With us hoi polloi cast as the er... hoi polloi (see photo), Coriolanus, Julius Caesar and Antony and Cleopatra were performed amongst us with screens showing footage from wars at home and abroad. Hans Kesting's electrifying funeral speech ("Friends. Romans. Countrymen") was the single most spine-tingling moment I had in the stalls in 2017 - hell, let's be honest, ever!
Inevitably paling a little in comparison, but no less laudable, was the RSC's Julius Caesar at the same venue. Played pretty much traditionally in Carry On-ish togas, every word resonated with contemporary relevance humming into the present day - the man from Stratford-upon-Avon really did look into the soul of humanity and divined a way to tell us what he saw.
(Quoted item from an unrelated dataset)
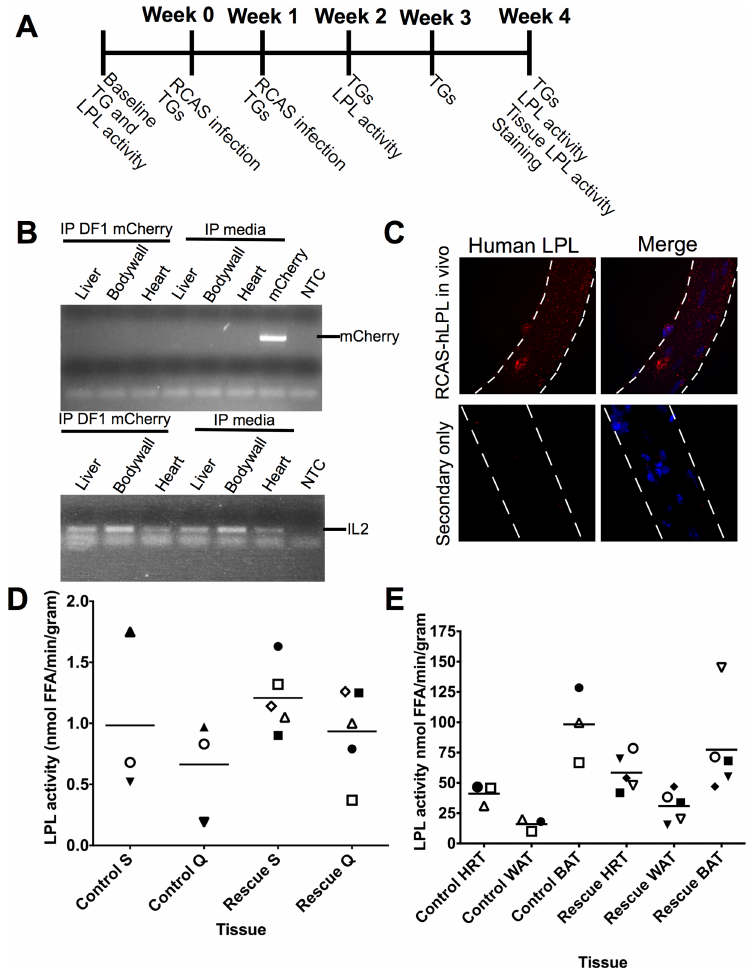
Fig 3. Expression of hLPL in striated muscle following in vivo infection with RCAS-hLPL. A. A schematic of the RCAS rescue strategy and data collectiontime points. RCAS-hLPL or RCAS-mCherry producing cells were injected into mice at week 0 and 1. Fasting serum triglycerides (TG) were measuredat all indicatedtime points. Post-heparin LPL activity (LPL activity) was measuredat baseline, week 2 and week 4 post infection. At 4 weeks post infection, animalswere sacrificed, striated muscle samples analyzedfor tissue specific LPL activity and myofibers isolated to perform immunostaining for hLPL. B. (Upper) Representative PCR for mCherry gDNA from various tissues of mck-Cre;lpl -/+ ;Rosa26 LSLTVA lacZ+/+ mice two weeks post-injection with RCAS-mCherry DF1 cells or media control. No amplification of mCherry was detected in any tissue two weeks post injection.mCherry plasmidwas used as a positive control for amplification. (Lower)Interleukin-2(IL2) gDNA amplification as a control for gDNA input into originalmCherry reaction. NTC = non-template control. n = 3 for each condition. C. Immunofluorescence images of myofibers isolatedfrom mck-Cre;lpl -/- ;Rosa26 LSLTVA lacZ+/- four weeks post injectionwith DF1 cells producing RCAS- hLPL retrovirus. Human LPL immunoreactivity is present throughoutthe myofiber isolatedfrom RCAS-hLPL infected mice and absent from uninjected mice. Nuclei are counterstained with DAPI (blue) and myofibersare outlinedwith dotted lines. D. Tissue-specific LPL activity in soleus muscle (S) or quadriceps muscle (Q) from mck-Cre;lpl -/- ;Rosa26 LSLTVA lacZ+/- mice four weeks after injectionwith RCAS-hLPL DF1 cells (rescue; n = 5) or four weeks post-injection of RCAS-mCherry DF1 cells (control; n = 3). Each symbol represents an individual mouse and bars represent the mean of all samples. E. Tissue specific LPL activity in heart muscle (HRT), white adiposetissue (WAT), or brown adiposetissue (BAT) from mck-Cre;lpl -/- ;Rosa26 LSLTVA lacZ+/- mice four weeks after injectionwith RCAS-hLPL DF1 cells (rescue; n = 5) or four weeks after injectionwith RCAS-mCherry DF1 cells (control; n = 3). WAT and BAT served as positive controls as these tissues produce LPL but do not express MCK. Each symbol represents an individualmouse and bars represent the mean of all samples.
Honourable mentions too, to Greg Hicks's oily Richard III at the Arcola and a punchy Othello at Wilton's Music Hall.
In the very tricky spaces of The Vaults, Daisy Evans delivered a splendid Vixen, music and singing all on headphones which one simply forgot about after five minutes. Its power lay in its updating for 2017 and its honest appraisal of the challenges of Generation Rent - visible all around us the moment we left the venue. A perfect example of bringing what might be seen as an inaccessible opera into the right here, right now.
If there's a gap in London's theatre scene, it might be in productions of plays written in other languages (betting without Chekhov and maybe Strindberg too). So what a delight it was to see a hotly committed production of Federico Garcia Lorca's mighty The House of Bernarda Alba at the Cervantes Theatre, a venue dedicated to Spanish productions.
Alternating shows in Spanish and English, and using a largely bilingual and all-female cast, it was another reminder of what a loss it was to the world when Lorca was murdered in the Spanish Civil War. The play was a fine monument to his flickering genius.
There were plenty more excellent shows (and some - in my not so humble opinion - duds too, most of which were nevertheless much praised by other reviewers!), so I'm sorry if your favourite has been missed in my highly subjective round-up.
I look forward to another exciting year of surprises, entertainment and food for thought in 2018, and leave 2017 with my thanks to my editor, Marianka Swain, and, especially, every single person, on stage, backstage or labouring in the PR mines, who made these past 12 months possible. You make a sometimes grim and frightening world an infinitely better place.